The data:

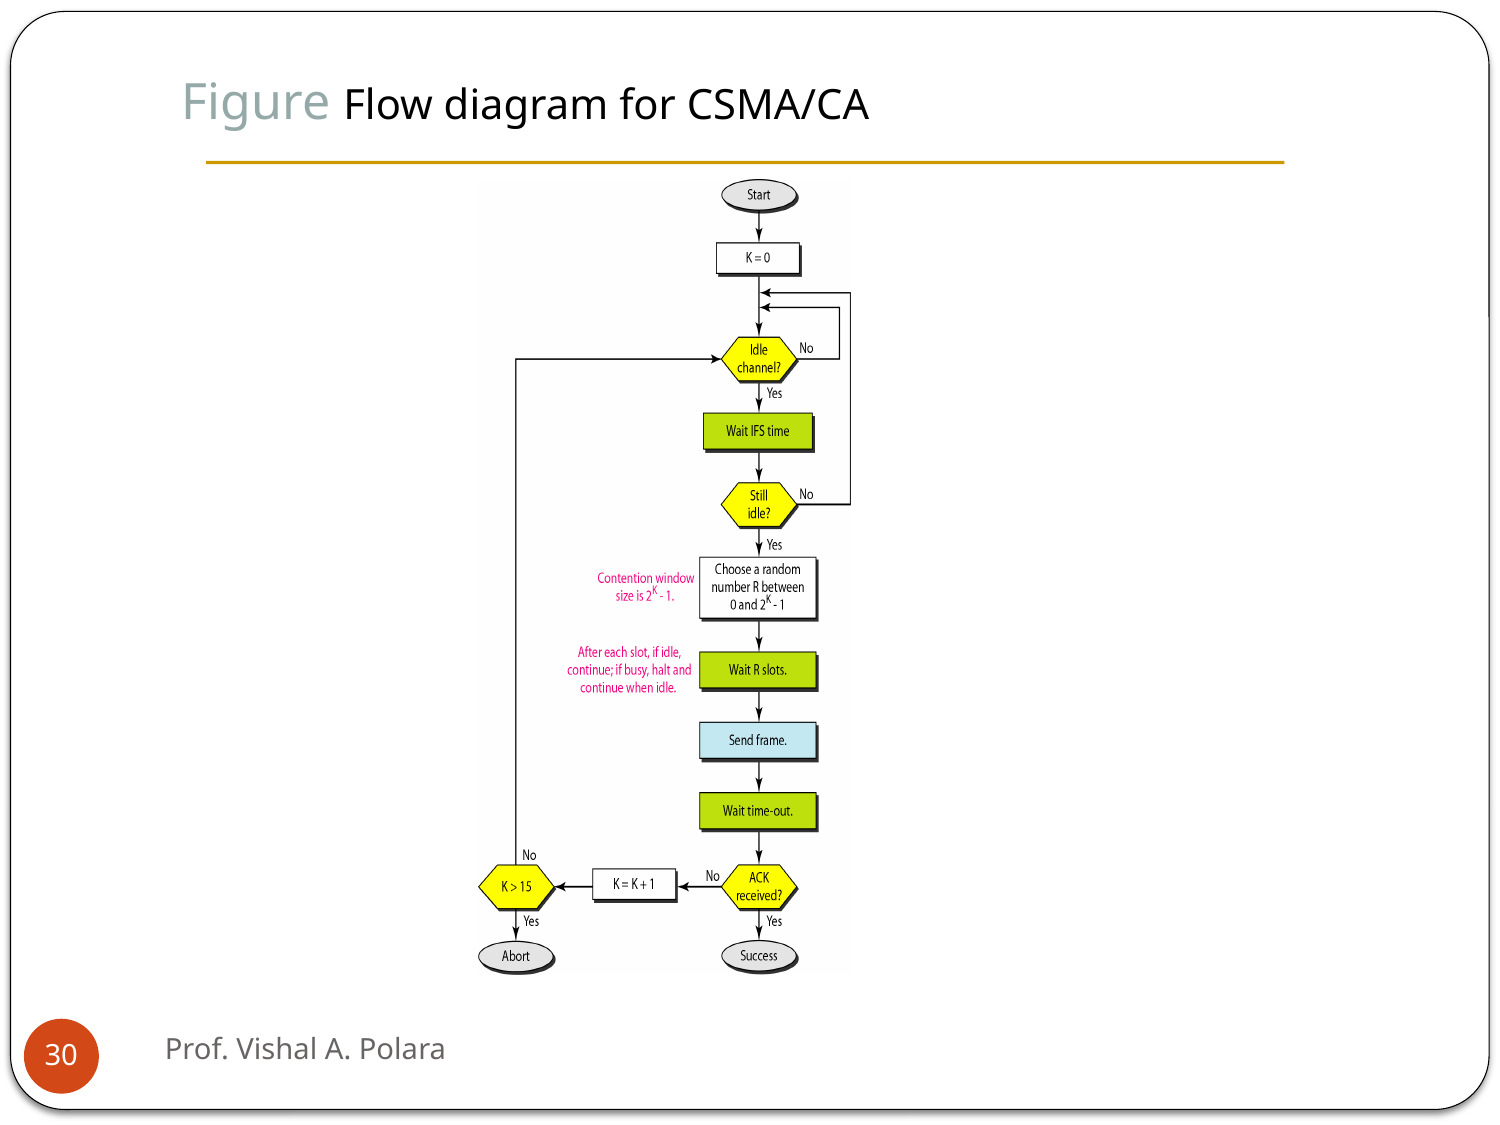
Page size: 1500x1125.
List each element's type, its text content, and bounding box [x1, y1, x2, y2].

text_box Figure Flow diagram for CSMA/CA [166, 62, 885, 138]
picture [477, 178, 851, 976]
footer Prof. Vishal A. Polara [150, 1012, 800, 1088]
slide_number 30 [23, 1018, 99, 1094]
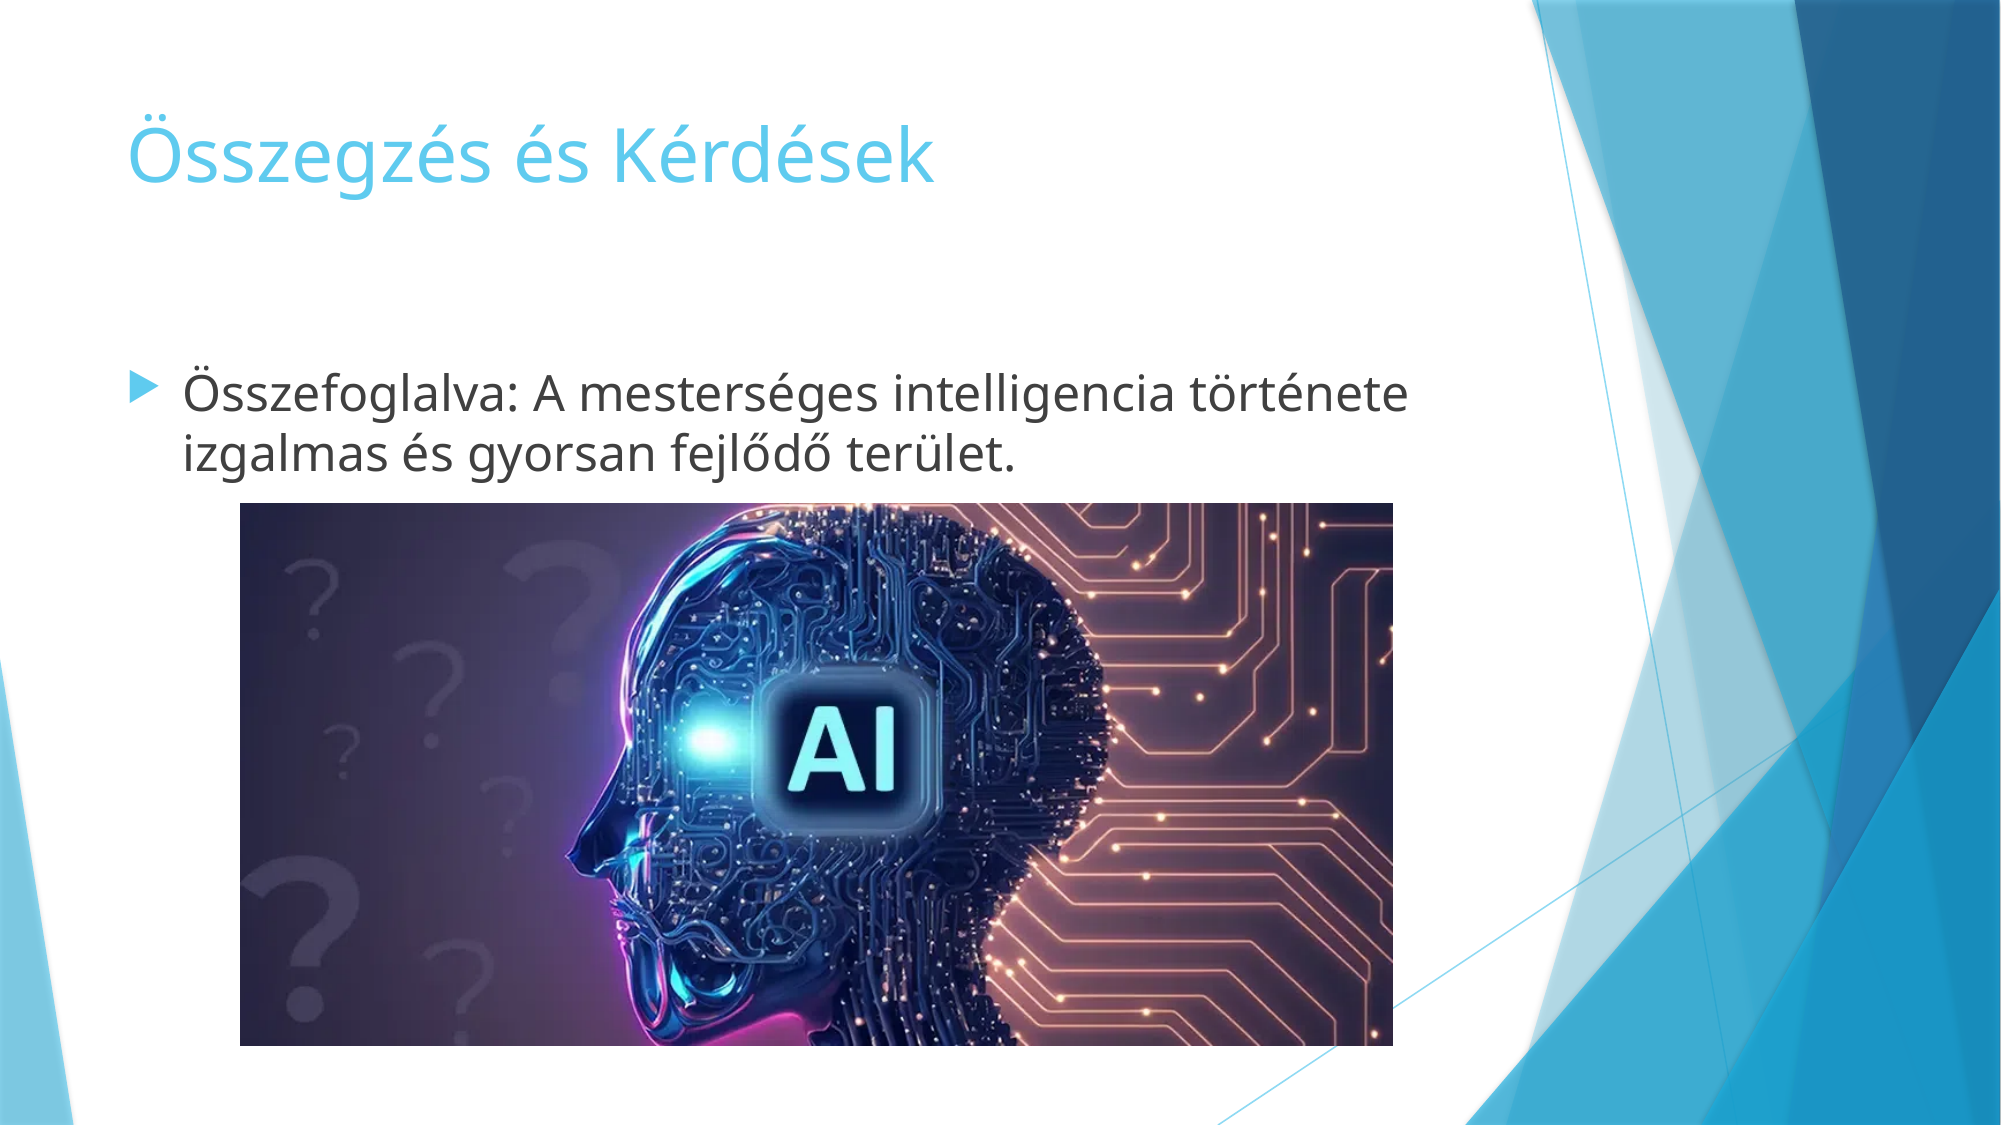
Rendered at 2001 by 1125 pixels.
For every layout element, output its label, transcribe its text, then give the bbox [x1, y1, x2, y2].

title Összegzés és Kérdések [111, 99, 1522, 317]
picture [239, 503, 1393, 1046]
list Összefoglalva: A mesterséges intelligencia története izgalmas és gyorsan fejlődő terület. [111, 354, 1522, 1078]
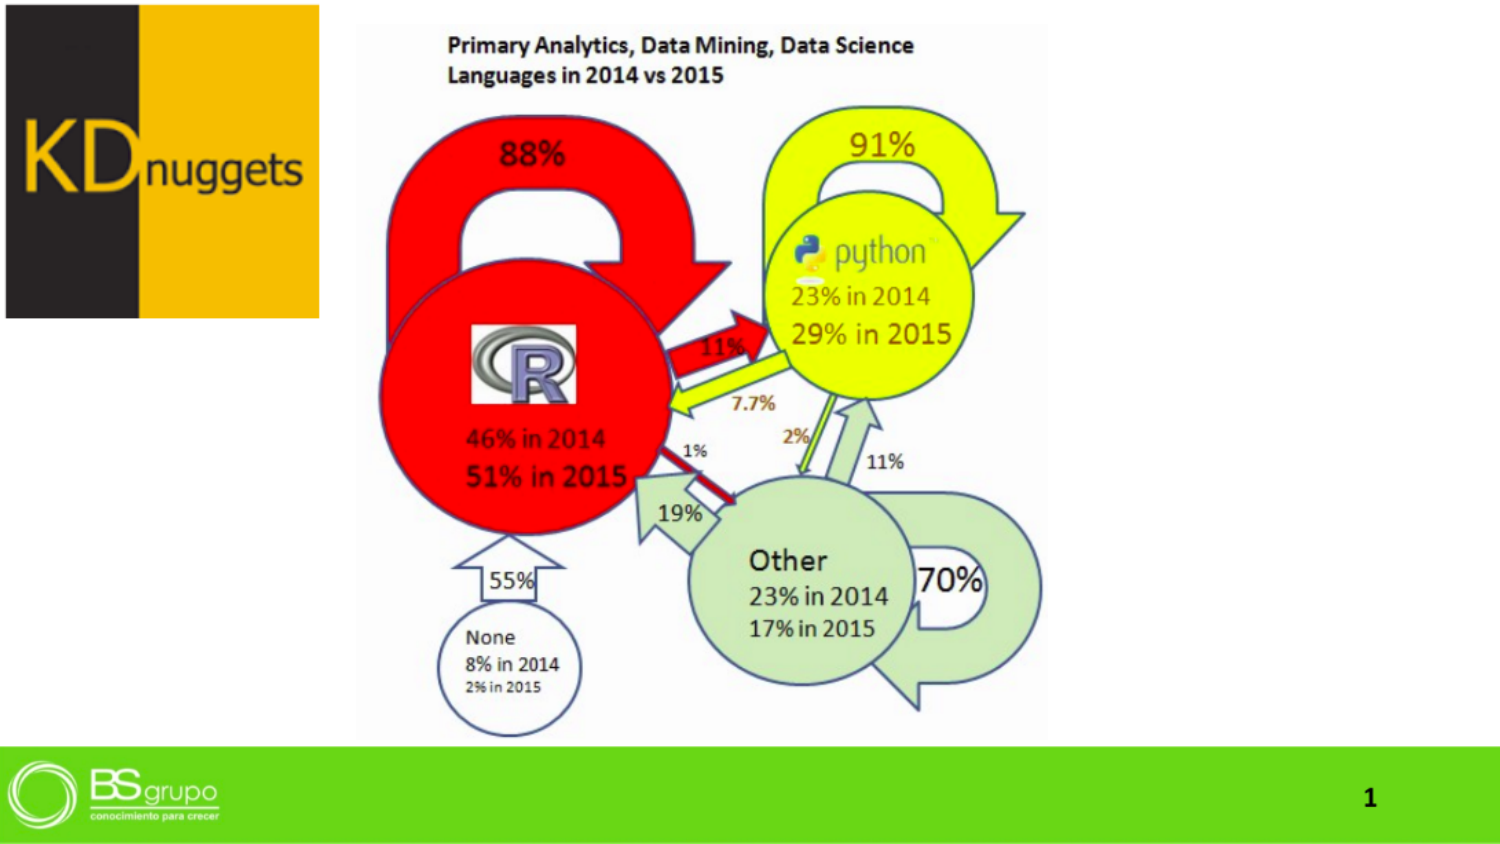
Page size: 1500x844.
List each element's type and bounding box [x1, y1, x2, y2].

picture [0, 746, 1500, 844]
picture [355, 24, 1048, 740]
picture [0, 0, 332, 329]
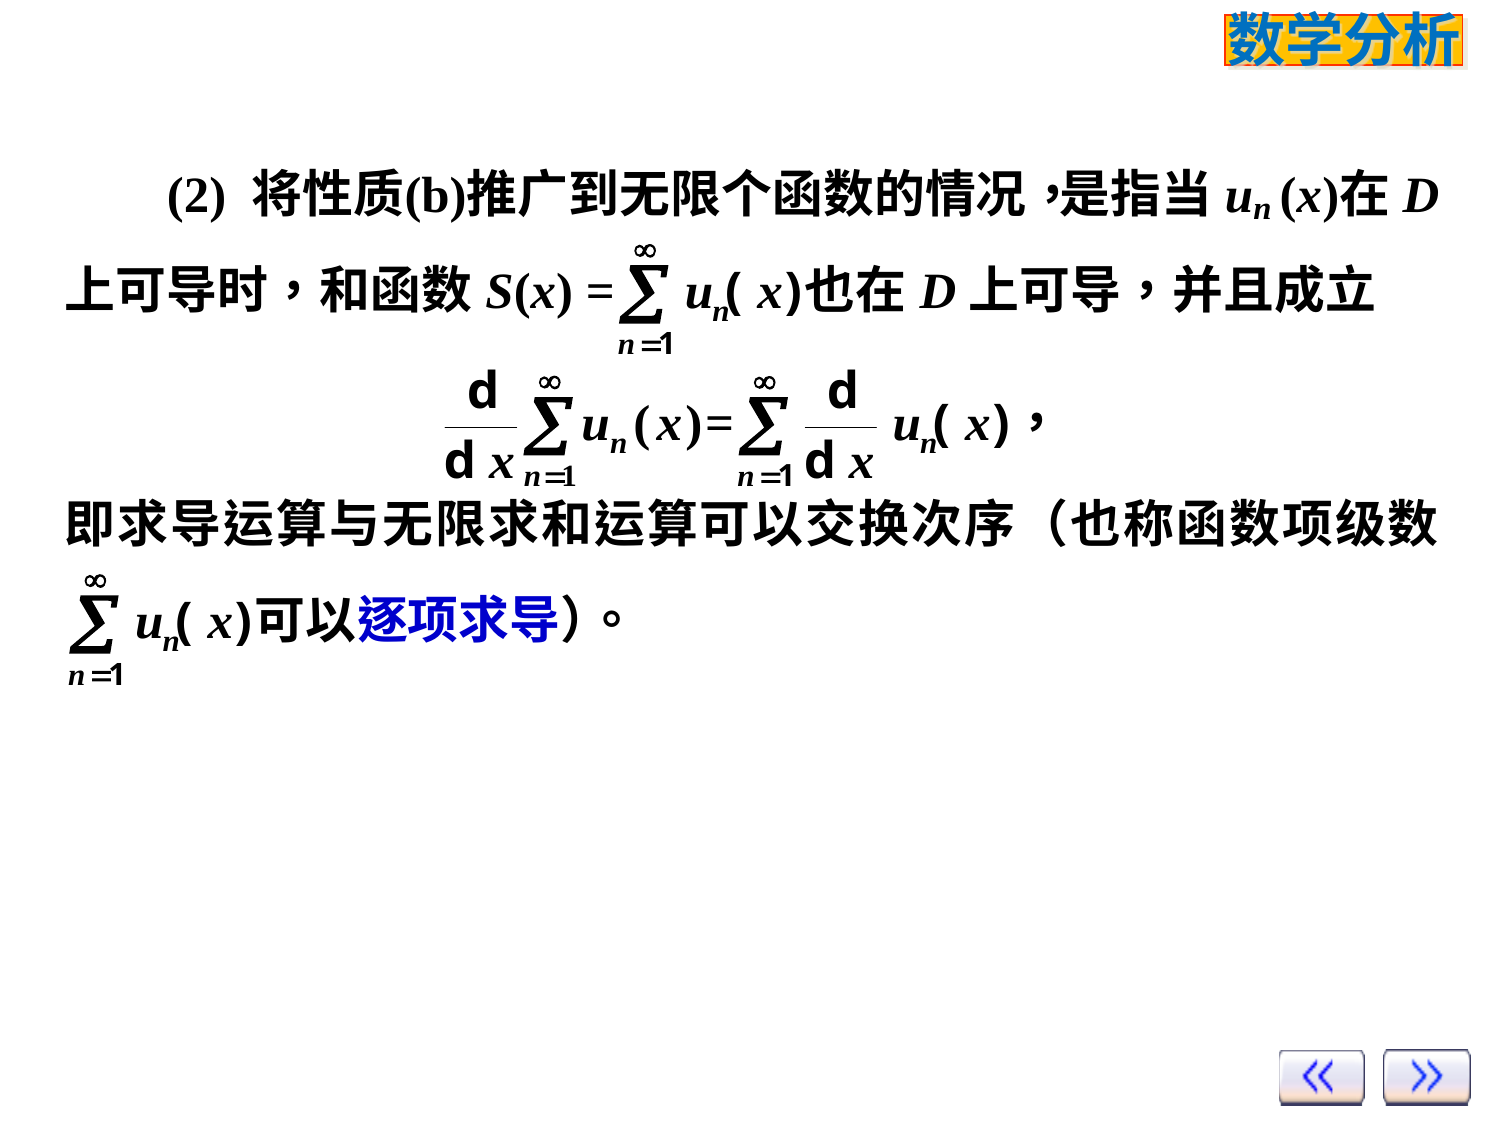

Assignment:
Extract every line of the records above that contains the word "Page".

Expected output:
Page size: 1500x1125.
Page size: 1500x844.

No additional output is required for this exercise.